L’unico vero rischio che attraversano i BTP sarebbe una fuoriuscita dall’euro per l’Italia e un ritorno alla lira. Ciò però è praticamente impossibile.
Ieri giovedì 28 settembre, si è accentuato il calo delle obbligazioni a livello mondiale in seguito alla speculazione che i responsabili della politica monetaria degli Stati Uniti manterranno i tassi di interesse elevati. Il rendimento del Treasury decennale è salito di quasi otto punti base, toccando il 4,69%, mentre i tassi del Treasury trentennale sono saliti al 4,81%, ai massimi da 13 anni.
I commenti “dovish” di un funzionario della Federal Reserve e i dati deboli sulla spesa dei consumatori non sono riusciti a risollevare il sentiment del mercato obbligazionario. Il presidente della Fed di Chicago Austan Goolsbee ha dichiarato che i responsabili delle politiche rischiano di superare la soglia “indolore” dei tassi d’interesse, ponendo molta enfasi sull’idea che una forte perdita di posti di lavoro seguente al rialzo dei tassi FED sia anticipatrice di un contenimento dell’inflazione. I consumi personali, il principale motore dell’economia statunitense, nel periodo aprile-giugno, sono cresciuti dello 0,8% su base annua, il più debole da oltre un anno a questa parte. Il PIL è cresciuto a un tasso non rivisto del 2,1% durante lo stesso periodo.

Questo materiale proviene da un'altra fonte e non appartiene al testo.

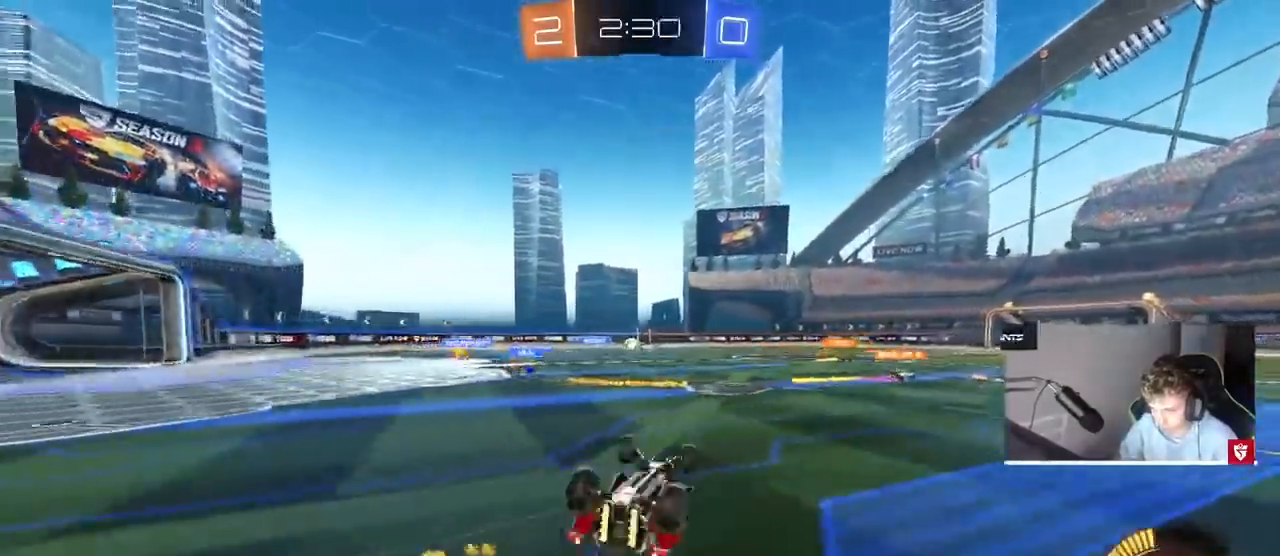
{"keys": [], "mouse": [], "events": [[100, "s", "down"], [167, "s", "up"], [333, "shift", "up"], [367, "d", "up"]]}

Il fatto che il mercato dei Treasury non abbia colto con la giusta enfasi le revisioni più basse dell’inflazione e dei consumi, la dice lunga su questa fase di nervosismo dei mercati obbligazionari americani (e mondiali) che forse guardano più al petrolio e alla (presunta) ostinazione di Jerome Powell per giustificare il sell-off della giornata di ieri. Lo scivolone del rendimento del Treasury decennale ha dettato legge su tutti i mercati governativi mondiali.